09 agosto 2011

MOÇAMBIQUE 1974 NUMA PERSPECTIVA DOS DEFENSORES DO PROJECTO NEO-COLONIAL

Talvez para me sentir equidistante resolvi escrever aqui algumas considerações a respeito do livro acima, A Cauda do Escorpião – O Adeus a Moçambique de Giancarlo Coccia, uma versão ampliada de um livro que foi publicado originalmente em inglês na África do Sul em 1976. Essa minha eventual procura de equidistância deve-se ao meu comentário final desdenhosamente crítico que aqui fiz a um outro livro sobre esse mesmo período mas que foi escrito por alguém que estava (e parece permanecer) do outro lado da barricada: Fernando Amado Couto, que foi o autor de Moçambique 1974 – O Fim do Império e o Nascimento da Nação. Começando pelo fim: os dois livros são total e igualmente facciosos.

Ao contrário da subserviência excessiva de Amado Couto no seu livro ideologicamente compacto, Coccia não mostra respeito algum pelas autoridades do seu lado no conflito, o que o pode tornar, parecendo menos engajado, mais credível ao leitor. Contudo, tendo sido o seu livro escrito praticamente em cima dos acontecimentos (Couto escreveu o seu livro em 2010 tolerando-se mais a mistura dos factos com as lendas) tornam-se muito menos aceitáveis os erros factuais perpetrados pelo jornalista italiano. São suaves, ao correr da leitura, mas fortes. Pires Veloso, talvez pelo papel que veio a desempenhar depois no PREC em Portugal, aparece promovido precocemente a Coronel logo em Abril de 1974 (p. 52)...

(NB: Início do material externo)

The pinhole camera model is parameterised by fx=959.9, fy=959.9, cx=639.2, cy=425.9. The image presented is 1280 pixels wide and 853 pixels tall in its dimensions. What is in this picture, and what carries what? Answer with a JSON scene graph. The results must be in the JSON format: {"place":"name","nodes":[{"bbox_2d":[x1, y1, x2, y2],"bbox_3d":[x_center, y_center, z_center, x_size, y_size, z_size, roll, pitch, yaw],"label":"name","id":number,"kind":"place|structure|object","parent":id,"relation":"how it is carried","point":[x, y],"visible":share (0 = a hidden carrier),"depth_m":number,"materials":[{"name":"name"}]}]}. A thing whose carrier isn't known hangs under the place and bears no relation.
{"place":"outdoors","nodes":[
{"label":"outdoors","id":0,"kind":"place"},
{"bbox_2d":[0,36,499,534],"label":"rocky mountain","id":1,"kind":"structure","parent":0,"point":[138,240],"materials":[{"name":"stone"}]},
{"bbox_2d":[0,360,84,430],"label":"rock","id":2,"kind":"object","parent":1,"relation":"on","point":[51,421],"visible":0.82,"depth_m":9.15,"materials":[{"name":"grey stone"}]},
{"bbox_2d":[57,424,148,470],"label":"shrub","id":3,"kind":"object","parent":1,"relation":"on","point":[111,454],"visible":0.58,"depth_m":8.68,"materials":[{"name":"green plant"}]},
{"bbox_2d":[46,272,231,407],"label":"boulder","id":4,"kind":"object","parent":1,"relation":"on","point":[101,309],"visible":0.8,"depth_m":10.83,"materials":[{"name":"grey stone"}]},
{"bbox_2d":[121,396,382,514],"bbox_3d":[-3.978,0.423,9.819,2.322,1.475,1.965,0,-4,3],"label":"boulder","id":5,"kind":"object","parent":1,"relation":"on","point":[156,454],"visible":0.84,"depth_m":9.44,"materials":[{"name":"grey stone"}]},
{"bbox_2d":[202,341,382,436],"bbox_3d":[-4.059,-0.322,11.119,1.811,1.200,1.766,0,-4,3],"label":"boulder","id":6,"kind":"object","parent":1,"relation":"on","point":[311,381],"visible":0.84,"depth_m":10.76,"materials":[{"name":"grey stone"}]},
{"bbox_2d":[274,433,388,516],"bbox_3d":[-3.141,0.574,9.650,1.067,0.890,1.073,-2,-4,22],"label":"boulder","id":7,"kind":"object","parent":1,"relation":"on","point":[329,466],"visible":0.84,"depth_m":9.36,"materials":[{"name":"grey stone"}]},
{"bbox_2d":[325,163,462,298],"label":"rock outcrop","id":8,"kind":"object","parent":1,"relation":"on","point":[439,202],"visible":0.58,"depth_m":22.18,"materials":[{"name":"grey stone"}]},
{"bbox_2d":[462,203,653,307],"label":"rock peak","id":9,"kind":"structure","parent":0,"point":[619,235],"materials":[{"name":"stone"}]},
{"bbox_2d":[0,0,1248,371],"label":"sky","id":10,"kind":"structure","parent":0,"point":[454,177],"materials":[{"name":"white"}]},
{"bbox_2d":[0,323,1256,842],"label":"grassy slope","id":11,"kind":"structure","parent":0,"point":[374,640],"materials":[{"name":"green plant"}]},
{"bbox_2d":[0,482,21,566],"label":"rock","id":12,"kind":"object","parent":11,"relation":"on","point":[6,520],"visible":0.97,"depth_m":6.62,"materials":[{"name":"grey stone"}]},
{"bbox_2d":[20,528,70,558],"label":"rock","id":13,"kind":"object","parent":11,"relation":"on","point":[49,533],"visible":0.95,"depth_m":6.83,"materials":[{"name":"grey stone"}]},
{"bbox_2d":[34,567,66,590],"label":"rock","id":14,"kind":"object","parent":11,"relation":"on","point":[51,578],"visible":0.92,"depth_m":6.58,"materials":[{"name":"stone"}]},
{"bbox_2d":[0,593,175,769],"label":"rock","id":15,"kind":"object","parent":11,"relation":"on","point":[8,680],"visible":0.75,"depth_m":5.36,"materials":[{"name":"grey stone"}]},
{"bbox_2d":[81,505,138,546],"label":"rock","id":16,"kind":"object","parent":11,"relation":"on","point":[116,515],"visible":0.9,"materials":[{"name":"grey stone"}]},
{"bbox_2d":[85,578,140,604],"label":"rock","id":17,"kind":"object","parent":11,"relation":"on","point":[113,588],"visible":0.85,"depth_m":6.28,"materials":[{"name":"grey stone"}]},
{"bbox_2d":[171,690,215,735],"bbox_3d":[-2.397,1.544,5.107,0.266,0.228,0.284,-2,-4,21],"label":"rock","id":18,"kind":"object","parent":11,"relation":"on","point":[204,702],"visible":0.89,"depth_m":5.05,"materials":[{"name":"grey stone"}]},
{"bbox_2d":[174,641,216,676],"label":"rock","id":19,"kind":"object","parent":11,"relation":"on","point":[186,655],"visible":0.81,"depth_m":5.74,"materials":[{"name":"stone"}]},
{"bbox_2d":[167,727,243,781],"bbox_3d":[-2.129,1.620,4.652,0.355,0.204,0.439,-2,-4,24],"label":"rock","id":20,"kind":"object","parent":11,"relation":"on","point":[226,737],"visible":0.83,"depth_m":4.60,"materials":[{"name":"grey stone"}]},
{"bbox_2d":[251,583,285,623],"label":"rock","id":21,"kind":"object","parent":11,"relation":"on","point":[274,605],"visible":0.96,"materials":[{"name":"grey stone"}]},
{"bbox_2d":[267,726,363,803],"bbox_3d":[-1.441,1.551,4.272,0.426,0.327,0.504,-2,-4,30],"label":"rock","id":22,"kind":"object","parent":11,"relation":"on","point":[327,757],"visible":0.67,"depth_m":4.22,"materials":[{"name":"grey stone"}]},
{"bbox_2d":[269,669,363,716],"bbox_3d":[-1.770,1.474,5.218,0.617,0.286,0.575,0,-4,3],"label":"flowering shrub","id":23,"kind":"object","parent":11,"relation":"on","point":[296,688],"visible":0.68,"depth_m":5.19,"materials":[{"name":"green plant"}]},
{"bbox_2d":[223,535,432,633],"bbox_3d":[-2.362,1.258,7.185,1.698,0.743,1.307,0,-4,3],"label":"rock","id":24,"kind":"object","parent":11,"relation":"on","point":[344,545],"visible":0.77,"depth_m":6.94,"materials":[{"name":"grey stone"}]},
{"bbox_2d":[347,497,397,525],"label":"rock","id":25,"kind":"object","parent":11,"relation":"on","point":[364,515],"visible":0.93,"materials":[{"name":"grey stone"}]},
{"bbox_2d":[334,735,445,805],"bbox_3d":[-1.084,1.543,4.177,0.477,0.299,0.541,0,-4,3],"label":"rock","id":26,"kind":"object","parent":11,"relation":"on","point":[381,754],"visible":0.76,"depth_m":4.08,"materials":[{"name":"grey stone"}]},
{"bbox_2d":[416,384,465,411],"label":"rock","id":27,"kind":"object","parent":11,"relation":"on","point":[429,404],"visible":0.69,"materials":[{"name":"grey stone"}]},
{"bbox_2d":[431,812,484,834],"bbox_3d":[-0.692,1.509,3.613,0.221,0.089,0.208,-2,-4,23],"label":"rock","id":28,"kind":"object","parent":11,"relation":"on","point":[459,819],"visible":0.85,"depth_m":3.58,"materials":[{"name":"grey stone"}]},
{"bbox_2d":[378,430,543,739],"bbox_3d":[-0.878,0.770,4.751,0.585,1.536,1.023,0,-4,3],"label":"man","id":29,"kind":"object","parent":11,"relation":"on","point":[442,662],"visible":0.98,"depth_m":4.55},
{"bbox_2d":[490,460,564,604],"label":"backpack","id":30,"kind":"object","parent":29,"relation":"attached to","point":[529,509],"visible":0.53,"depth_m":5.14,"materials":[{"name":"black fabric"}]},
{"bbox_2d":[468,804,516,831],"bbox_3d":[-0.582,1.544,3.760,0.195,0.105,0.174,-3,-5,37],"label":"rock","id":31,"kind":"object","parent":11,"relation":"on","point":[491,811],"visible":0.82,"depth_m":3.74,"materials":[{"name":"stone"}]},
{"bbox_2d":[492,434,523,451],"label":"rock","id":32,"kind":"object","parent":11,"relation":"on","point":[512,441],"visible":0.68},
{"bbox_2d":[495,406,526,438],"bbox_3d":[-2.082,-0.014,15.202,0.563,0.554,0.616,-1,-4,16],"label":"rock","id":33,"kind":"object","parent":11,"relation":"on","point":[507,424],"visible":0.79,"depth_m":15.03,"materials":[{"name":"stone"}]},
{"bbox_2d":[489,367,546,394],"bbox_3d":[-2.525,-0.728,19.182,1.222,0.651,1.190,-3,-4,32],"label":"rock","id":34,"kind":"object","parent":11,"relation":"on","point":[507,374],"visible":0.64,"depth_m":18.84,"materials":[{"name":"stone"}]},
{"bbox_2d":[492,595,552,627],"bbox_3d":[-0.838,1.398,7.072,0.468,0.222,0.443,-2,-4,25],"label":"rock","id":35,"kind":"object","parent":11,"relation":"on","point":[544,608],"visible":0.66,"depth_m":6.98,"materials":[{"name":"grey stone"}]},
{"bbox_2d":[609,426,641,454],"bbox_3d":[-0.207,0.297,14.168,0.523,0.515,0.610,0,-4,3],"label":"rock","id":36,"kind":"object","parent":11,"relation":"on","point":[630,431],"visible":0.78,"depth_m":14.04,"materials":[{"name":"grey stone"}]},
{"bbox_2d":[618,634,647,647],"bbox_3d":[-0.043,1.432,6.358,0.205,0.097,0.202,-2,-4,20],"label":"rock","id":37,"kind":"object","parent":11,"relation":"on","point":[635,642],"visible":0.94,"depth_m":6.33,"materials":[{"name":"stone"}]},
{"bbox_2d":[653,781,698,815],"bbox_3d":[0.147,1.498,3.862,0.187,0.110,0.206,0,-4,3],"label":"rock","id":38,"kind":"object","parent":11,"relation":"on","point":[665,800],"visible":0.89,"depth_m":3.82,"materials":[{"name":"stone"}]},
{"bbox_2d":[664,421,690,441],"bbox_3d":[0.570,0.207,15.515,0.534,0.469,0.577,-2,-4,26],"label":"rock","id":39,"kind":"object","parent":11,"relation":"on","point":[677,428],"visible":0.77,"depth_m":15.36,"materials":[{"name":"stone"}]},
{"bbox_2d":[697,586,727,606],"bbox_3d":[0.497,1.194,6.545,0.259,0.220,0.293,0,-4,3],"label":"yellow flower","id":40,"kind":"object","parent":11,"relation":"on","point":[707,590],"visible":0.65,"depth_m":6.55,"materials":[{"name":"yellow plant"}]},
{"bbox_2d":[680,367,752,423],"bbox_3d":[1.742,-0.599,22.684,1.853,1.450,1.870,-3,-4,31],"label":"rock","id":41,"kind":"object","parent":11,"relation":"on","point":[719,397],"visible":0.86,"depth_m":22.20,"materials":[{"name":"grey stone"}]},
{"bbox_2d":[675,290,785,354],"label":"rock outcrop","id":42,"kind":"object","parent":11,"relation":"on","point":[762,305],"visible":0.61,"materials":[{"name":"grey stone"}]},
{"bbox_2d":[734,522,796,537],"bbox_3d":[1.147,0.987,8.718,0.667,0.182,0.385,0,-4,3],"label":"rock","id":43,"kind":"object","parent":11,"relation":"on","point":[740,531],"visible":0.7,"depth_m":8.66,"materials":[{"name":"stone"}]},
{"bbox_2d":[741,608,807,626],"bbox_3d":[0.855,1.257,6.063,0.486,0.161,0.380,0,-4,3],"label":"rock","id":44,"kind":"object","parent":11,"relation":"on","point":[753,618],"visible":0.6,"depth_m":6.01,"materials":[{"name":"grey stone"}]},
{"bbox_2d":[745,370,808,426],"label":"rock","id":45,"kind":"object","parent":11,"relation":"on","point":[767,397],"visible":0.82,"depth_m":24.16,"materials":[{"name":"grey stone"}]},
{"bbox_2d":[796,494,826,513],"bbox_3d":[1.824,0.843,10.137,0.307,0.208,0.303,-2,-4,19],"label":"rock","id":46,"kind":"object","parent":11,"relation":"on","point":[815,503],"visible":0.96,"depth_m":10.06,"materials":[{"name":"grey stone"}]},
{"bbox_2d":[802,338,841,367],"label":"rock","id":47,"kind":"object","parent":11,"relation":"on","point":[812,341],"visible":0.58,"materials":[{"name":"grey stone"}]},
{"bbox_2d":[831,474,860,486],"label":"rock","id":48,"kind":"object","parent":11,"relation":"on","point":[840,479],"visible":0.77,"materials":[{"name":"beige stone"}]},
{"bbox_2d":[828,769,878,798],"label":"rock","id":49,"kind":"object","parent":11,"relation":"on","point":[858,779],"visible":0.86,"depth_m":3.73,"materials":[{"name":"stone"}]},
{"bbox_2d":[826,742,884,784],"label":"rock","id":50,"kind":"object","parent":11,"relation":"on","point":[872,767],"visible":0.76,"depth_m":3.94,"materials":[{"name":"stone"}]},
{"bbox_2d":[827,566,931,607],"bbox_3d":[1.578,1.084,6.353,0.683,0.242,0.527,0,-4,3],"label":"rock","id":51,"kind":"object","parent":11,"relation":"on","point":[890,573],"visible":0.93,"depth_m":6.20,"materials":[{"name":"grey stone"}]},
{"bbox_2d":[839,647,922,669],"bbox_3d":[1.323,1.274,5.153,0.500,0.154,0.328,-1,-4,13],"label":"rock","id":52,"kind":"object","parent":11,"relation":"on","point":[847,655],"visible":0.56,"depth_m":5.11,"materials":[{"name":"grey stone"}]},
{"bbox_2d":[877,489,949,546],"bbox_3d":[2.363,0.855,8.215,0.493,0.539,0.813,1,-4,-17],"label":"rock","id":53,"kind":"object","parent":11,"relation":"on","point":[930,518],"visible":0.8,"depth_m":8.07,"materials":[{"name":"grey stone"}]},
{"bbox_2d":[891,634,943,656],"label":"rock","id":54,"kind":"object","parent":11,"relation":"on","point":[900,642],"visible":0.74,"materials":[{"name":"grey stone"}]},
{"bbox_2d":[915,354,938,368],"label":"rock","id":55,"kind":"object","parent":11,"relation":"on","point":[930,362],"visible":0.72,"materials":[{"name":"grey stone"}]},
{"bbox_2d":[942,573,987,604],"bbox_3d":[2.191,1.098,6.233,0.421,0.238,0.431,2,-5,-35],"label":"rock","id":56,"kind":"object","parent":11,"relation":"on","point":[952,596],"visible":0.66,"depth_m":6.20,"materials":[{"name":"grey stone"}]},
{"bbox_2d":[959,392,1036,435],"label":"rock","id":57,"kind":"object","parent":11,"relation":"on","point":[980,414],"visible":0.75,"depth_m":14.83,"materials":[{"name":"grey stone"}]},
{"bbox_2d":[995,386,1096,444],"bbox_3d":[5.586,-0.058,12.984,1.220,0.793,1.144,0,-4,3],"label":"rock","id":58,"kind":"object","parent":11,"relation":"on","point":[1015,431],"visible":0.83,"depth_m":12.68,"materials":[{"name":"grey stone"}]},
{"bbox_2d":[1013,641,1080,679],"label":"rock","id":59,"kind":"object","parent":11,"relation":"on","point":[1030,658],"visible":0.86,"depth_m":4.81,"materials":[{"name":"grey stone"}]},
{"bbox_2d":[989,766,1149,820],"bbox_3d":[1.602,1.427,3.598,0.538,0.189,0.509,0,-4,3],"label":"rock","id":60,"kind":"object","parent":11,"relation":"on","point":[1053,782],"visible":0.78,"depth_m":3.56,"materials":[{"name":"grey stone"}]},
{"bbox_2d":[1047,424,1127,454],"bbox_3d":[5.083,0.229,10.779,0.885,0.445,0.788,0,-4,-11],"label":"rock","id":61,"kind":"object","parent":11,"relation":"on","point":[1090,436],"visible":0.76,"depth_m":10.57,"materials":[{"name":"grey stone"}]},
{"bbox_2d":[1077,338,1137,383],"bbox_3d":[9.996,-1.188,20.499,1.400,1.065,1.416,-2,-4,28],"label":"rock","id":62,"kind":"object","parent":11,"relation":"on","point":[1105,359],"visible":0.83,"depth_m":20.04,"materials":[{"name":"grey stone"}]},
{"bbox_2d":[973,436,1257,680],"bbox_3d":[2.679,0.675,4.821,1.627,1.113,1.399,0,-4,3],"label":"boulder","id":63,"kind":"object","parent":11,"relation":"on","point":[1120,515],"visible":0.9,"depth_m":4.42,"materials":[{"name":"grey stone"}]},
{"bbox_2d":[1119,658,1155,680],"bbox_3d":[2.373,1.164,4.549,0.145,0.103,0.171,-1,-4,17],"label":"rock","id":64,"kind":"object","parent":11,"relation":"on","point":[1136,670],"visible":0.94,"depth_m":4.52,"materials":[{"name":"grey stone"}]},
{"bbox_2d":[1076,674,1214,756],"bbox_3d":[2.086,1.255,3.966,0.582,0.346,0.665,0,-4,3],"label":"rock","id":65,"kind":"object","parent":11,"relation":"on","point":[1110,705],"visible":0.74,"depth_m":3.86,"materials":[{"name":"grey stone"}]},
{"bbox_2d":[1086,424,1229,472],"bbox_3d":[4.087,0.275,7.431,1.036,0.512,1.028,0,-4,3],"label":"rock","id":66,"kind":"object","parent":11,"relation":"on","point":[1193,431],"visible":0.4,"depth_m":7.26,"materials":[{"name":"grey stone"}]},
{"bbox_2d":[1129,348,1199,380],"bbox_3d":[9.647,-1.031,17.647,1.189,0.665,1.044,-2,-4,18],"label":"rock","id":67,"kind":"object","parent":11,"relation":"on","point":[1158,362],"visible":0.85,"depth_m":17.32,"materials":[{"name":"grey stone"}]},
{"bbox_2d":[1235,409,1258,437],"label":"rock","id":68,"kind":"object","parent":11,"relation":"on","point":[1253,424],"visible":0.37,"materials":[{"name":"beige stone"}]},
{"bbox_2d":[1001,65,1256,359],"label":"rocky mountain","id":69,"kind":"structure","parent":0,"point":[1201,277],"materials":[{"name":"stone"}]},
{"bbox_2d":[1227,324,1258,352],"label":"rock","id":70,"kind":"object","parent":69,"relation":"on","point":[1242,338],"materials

Sessenta páginas mais adiante, Coccia realiza uma operação com Comandos quando o Oliveira verificou o tambor da sua HK21, uma metralhadora ligeira de calibre 5.56… (p. 113). O calibre da arma em questão é 7,62 mm… Passa-se a tomar uma outra atenção a esses detalhes, que os jeeps são sempre (estranhamente) Land-Rovers e não Willys... E quando Coccia descreve a chegada do primeiro contingente da Frelimo a Nampula, precisando que vieram num avião BAC-111 da East African Airways (p.279) atinge-se o clímax... Na Wikipedia, nem aquela companhia aérea operou aquele avião, nem aquele avião foi operado por aquela companhia aérea

À terceira é de vez, que as peripécias de Giancarlo Coccia em Moçambique em 1974 merecerão a mesma credibilidade que as de Fernão Mendes Pinto na Ásia no Século XVI: são histórias de aventura porreiras mas desinteressamo-nos do que possa ser verdade. Neste caso percebe-se que o que é importante para o autor é a disputa ideológica que se travava em Moçambique e as suas aventuras servem como argumentos. Constate-se o facto de apenas uma meia dúzia das 65 fotografias do livro terem por tema a guerra colonial propriamente dita – das quais usei logo duas neste poste. 36 anos depois, estes dois livros comprovam que ainda se está bem longe de haver condições para uma análise equilibrada deste período da História de Moçambique.